ROCKIN’ & FIDDLING

With a smile as broad as his trademark, wide-brimmed cowboy hat, headliner Charlie Daniels opened his Columbus’ Rock the Park concert Friday with “Southern Boy,” an introductory anthem for his half-century-plus career.

“I’m right at home in Georgia or down in Caroline

Yeah I’d be happy anywhere below that Mason-Dixon line.”

He seemed plenty happy at Mill Race Park, where an estimated 5,000 people, from teens to retirees, cheered his entrance and waved cowboy hats and snapped cellphone photos.

“I do believe it’s party time in the Hoosier State,” he shouted. “Are y’all ready to get down?”

The 78-year-old Daniels, who played before 3,500 people at the July 2000 Bartholomew County 4-H Fair, promised about 80 minutes of music in a recent interview with The Republic. He said it would include hits such as, “Long-Haired Country Boy,” “The South’s Gonna Do it Again,” and others. On this tour, he has saved the crossover classic, “The Devil Went Down to Georgia” as a fiery, fiddling closer.

Organizers with the Columbus Area Arts Council sold an estimated 2,500 tickets before Friday’s gate sales.

The audience definitely seemed nearly as large as the Rock the Park event in 2013 with REO Speedwagon, when 7,000 reminisced to pop-rock hits.

Just before local Battle of the Bands winner Infinity Now opened the show, the line for those still needing tickets swelled to at least several hundred or more.

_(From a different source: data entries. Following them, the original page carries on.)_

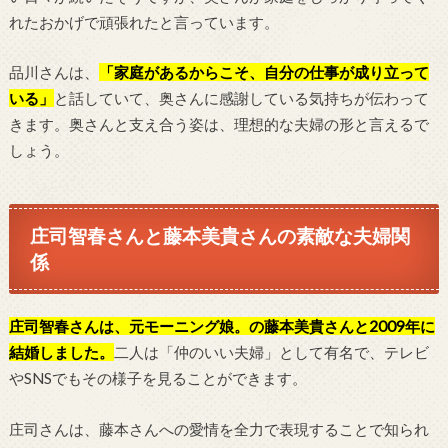
れたおかげで頑張れたと言っています。
品川さんは、
「家庭があるからこそ、自分の仕事が成り立って
いる」
と話していて、奥さんに感謝している気持ちが伝わって
きます。奥さんと支え合う姿は、理想的な夫婦の形と言えるで
しょう。
庄司智春さんと藤本美貴さんの素敵な夫婦関
係
庄司智春さんは、元モーニング娘。の藤本美貴さんと2009年に
結婚しました。
二人は「仲のいい夫婦」として有名で、テレビ
やSNSでもその様子を見ることができます。
庄司さんは、藤本さんへの愛情を全力で表現することで知られ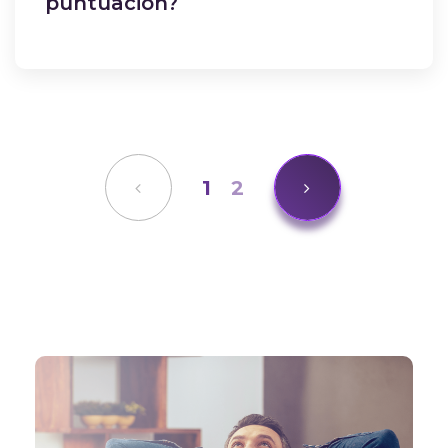
puntuación?
1
2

In that crowd stood people such as Greenwood’s Earl Ellis, who met Daniels briefly at the end of a 1994 Indianapolis concert in which Ellis worked security.

“That was awesome,” Ellis said of the handshake and greeting they shared. “It was a brief encounter, but still awesome.

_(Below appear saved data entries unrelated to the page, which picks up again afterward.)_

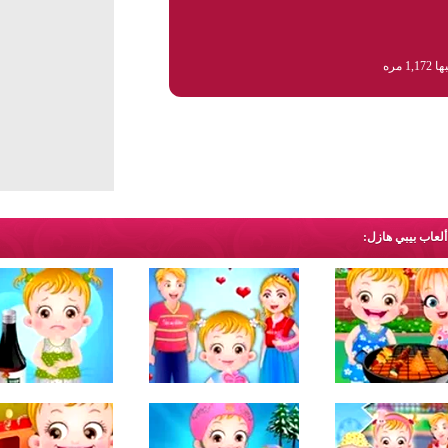
1,1 مره
ألعاب بيبي هازل: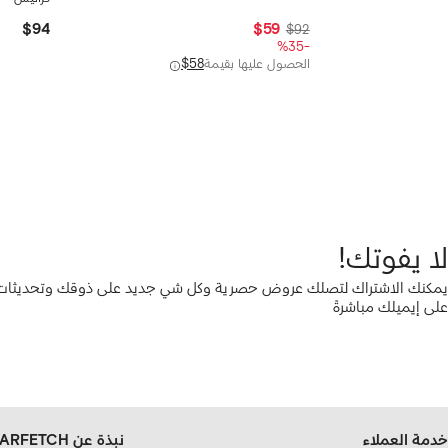
$94
$59
$92
-%35
الحصول عليها بقيمة
$58
لا يفوتك!
يمكنك الاشتراك لتصلك عروض حصرية وكل شي جديد على ذوقك وتحديثات ع
على إيميلك مباشرةً
خدمة العملاء
نبذة عن FARFETCH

“And I see today he’s still burnin’ up those (violin) bows.”

Columbus’ Kyle Anderson, accompanying Ellis, said a YouTube video or two could offer proof of Daniels ripping through five different bows on some live versions of “The Devil Went Down to Georgia.” At 18, Anderson found himself one among many younger concertgoers smitten for years over Daniels.

“I just love his fiddle playing,” Anderson said. “And I love ‘The Devil Went Down to Georgia’ — the energy, the speed, just everything about it.”

The former electric bass player for Bob Dylan in the late 1960s planned at least two Dylan tunes, “Tangled Up in Blue,” and “I’ll Be Your Baby Tonight” from his latest disc, “Off the Grid — Doin’ It Dylan.” Salem’s Sherrie Brooks said she recalls the days when Daniels played and toured with Dylan.

“I love his music and everything,” Brooks said. “He just can’t slow down.”

Friend Chris Liebert who accompanied Brooks from Salem, agreed with her ever-energetic assessment of the man still portraying himself as something of a rebel.

“I don’t think he’ll ever stop touring,” said Liebert, who frequently sings Daniels’ tunes at karaoke gatherings. “Whenever he finally goes, he’ll probably be right there on stage.”

At the outset of Friday’s event, the country and southern rocker worked to make the crowd his. And he clearly succeeded with longtime fan Jay Jackson of Columbus. He’s followed Daniels music since the 1970s, when he first heard “Long-Haired Country Boy” for the first time.

“That song just made my heart soar,” he said.

He looked over others at the park and said he figured they could relate.

“I can guarantee you that just about everybody in here came tonight with a little piece of Mr. Charlie Daniels in their heart,” Jackson said.

And probably carried home yet another.